As cascas da lua [The Moon’s Peels] are hiding places for Cida.


Cida was Matheus Chiaratti’s great-aunt.


Cida was like the moon of Birigui, when its silvery light falls upon the dark paths.


Cida was a rural nymph, another in exile, wandering.


One day, toward the end of her life, Cida chose the bronze of bodies embracing beneath the fragility of withering flowers.


As cascas da lua is an exhibition of relics: the tablecloth, the shroud, the burial cloth illuminated with arabesques, blossoms, dresses, lovers, mirrors, the bread upon the cloths, the church and desire, the garden of childhood and death, the light that etches faces into the silver salts of the photo that speaks of the past, and a flower in her hair, a green gown like the jungles, like the woods, like the gardens.


Cida rests in it, her Marilyn-like body outlined down to her arm, which falls over her waist like the waters of a Niagara, gently in memory.


As cascas da lua is also a system of offerings, an alibi of things to honor memory or repair the past: here is the sacred place of food, and the immense linen for no body, announcing the absence of all bodies.


There are small paintings and bouquets of flowers.

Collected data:
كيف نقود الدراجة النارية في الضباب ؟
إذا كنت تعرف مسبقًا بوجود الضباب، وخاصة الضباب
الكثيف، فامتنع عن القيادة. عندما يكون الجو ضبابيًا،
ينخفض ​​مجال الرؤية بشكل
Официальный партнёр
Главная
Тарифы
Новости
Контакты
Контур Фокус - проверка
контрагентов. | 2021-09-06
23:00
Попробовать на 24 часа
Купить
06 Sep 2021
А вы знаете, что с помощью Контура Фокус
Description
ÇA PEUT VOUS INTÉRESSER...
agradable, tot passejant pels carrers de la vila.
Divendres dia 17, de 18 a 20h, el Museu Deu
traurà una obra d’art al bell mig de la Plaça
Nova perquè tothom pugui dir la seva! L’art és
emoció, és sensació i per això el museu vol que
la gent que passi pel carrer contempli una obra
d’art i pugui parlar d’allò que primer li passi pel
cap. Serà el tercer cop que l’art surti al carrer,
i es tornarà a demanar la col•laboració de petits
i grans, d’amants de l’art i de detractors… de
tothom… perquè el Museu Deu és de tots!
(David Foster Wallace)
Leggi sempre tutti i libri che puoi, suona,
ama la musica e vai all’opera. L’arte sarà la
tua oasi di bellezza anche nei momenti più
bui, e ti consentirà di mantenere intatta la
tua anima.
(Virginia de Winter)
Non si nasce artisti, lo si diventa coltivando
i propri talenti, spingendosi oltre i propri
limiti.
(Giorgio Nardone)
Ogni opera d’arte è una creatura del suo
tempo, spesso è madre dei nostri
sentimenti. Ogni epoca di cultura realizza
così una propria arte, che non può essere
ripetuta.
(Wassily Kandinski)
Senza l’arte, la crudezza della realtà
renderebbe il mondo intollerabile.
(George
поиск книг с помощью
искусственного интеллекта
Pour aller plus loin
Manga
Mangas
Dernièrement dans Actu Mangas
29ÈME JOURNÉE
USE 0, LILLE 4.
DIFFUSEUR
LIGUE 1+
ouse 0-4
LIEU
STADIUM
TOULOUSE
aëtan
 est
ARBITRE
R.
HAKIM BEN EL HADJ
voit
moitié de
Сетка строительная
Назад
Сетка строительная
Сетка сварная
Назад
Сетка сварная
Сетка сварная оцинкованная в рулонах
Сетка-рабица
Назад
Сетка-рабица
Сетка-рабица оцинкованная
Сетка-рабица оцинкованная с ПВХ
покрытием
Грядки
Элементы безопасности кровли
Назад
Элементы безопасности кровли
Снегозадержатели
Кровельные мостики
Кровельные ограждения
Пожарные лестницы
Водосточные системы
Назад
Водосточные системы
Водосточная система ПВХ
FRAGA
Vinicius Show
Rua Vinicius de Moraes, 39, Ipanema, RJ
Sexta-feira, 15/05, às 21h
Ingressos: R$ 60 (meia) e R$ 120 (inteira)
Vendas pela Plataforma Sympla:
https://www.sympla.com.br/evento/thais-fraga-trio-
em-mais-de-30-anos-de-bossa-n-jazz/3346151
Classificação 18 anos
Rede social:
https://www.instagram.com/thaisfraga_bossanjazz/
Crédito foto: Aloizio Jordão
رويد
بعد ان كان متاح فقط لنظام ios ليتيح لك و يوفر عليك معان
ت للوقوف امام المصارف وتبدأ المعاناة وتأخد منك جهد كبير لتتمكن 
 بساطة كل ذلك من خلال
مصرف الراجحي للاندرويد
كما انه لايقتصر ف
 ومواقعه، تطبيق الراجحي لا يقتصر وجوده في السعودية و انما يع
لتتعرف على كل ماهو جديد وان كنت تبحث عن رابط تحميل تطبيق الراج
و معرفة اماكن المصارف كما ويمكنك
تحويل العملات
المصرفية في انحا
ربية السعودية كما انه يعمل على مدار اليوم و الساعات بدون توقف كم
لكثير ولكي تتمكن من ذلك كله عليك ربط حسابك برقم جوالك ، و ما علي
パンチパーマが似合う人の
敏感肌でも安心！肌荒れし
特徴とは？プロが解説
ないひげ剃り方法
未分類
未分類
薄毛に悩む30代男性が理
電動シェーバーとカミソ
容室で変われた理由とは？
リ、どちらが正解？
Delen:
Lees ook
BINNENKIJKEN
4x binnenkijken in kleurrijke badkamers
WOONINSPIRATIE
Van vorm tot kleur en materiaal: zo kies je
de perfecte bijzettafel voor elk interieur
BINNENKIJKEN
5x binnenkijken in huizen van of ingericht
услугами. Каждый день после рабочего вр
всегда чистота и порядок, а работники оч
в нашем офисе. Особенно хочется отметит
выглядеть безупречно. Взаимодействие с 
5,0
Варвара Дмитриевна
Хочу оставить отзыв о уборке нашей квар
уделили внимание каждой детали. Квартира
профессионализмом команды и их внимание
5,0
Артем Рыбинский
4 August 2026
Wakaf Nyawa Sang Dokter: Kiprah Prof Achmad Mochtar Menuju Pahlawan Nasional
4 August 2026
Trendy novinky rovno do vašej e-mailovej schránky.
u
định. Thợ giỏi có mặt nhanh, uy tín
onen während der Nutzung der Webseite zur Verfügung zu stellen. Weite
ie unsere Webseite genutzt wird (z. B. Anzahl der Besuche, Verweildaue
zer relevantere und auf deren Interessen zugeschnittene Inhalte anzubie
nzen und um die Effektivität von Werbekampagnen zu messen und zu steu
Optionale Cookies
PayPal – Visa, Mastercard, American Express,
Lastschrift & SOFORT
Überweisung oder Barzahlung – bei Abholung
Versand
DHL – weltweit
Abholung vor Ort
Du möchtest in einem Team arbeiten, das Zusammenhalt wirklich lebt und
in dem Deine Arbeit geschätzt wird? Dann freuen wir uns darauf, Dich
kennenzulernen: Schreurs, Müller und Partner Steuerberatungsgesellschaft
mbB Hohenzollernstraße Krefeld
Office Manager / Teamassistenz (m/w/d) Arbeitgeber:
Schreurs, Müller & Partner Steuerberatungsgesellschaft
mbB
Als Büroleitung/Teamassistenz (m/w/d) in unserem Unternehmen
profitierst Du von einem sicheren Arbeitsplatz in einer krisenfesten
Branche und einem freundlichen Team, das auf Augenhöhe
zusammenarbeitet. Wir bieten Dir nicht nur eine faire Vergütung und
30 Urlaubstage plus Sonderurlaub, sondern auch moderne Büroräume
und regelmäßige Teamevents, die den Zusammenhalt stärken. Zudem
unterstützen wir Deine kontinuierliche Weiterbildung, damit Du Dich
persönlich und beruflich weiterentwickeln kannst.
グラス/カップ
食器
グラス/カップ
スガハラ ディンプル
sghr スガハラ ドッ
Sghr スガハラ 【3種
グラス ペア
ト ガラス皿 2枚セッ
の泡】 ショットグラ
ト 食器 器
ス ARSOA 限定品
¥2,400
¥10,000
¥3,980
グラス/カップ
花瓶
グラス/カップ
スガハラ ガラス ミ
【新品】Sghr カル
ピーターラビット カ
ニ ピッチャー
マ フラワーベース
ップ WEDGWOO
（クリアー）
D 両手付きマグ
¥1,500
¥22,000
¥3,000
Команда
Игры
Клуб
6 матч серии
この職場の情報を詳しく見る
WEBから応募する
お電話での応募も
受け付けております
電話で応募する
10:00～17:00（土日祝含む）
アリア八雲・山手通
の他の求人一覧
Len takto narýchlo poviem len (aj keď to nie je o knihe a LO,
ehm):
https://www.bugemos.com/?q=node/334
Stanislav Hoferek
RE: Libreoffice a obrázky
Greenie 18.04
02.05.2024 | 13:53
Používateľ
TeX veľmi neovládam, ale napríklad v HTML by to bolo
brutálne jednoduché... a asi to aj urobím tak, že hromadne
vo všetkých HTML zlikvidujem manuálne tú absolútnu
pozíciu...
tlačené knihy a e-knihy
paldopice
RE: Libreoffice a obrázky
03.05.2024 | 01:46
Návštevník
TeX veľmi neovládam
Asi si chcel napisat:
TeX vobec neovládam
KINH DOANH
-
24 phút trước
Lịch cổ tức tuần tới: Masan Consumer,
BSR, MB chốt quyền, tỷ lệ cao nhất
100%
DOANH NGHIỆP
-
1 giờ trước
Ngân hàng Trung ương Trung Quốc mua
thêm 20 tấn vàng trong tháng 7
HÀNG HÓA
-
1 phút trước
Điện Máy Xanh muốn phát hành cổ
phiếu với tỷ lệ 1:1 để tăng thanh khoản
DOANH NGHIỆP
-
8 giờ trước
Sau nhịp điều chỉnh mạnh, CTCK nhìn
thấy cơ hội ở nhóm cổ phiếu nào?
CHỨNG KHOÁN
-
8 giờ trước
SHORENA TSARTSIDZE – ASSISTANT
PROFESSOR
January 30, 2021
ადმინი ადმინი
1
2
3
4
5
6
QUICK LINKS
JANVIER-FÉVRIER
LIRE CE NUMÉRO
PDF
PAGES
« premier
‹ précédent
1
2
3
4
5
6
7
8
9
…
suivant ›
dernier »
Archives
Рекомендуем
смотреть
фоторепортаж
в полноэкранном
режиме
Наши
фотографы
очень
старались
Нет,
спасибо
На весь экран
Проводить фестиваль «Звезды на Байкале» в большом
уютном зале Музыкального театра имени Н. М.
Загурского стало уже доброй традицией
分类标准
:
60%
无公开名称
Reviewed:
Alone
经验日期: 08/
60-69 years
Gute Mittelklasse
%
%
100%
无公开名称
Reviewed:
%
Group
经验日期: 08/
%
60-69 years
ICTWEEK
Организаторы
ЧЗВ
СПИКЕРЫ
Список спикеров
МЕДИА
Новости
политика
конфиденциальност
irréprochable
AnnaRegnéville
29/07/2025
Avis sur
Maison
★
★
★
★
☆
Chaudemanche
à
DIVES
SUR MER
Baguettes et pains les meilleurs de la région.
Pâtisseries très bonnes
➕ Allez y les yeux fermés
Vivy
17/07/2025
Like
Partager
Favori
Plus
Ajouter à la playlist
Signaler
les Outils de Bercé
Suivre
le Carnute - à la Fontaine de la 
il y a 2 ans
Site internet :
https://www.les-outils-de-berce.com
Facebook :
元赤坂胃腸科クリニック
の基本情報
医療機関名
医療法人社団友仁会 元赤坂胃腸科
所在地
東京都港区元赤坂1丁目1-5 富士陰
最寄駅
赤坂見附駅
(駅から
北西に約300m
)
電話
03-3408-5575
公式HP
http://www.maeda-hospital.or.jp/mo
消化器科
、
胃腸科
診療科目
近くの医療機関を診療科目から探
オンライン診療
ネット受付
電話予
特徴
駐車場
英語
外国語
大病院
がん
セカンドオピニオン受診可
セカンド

| DIRECTIONS FOR THIS TASK |
Transcribe the part of the exhibition text that opens with the words containing "As cascas da lua is an" and closes with "of all bodies.". Rely only on the exhibition text when answering.

| RESULT |
As cascas da lua is an exhibition of relics: the tablecloth, the shroud, the burial cloth illuminated with arabesques, blossoms, dresses, lovers, mirrors, the bread upon the cloths, the church and desire, the garden of childhood and death, the light that etches faces into the silver salts of the photo that speaks of the past, and a flower in her hair, a green gown like the jungles, like the woods, like the gardens.


Cida rests in it, her Marilyn-like body outlined down to her arm, which falls over her waist like the waters of a Niagara, gently in memory.


As cascas da lua is also a system of offerings, an alibi of things to honor memory or repair the past: here is the sacred place of food, and the immense linen for no body, announcing the absence of all bodies.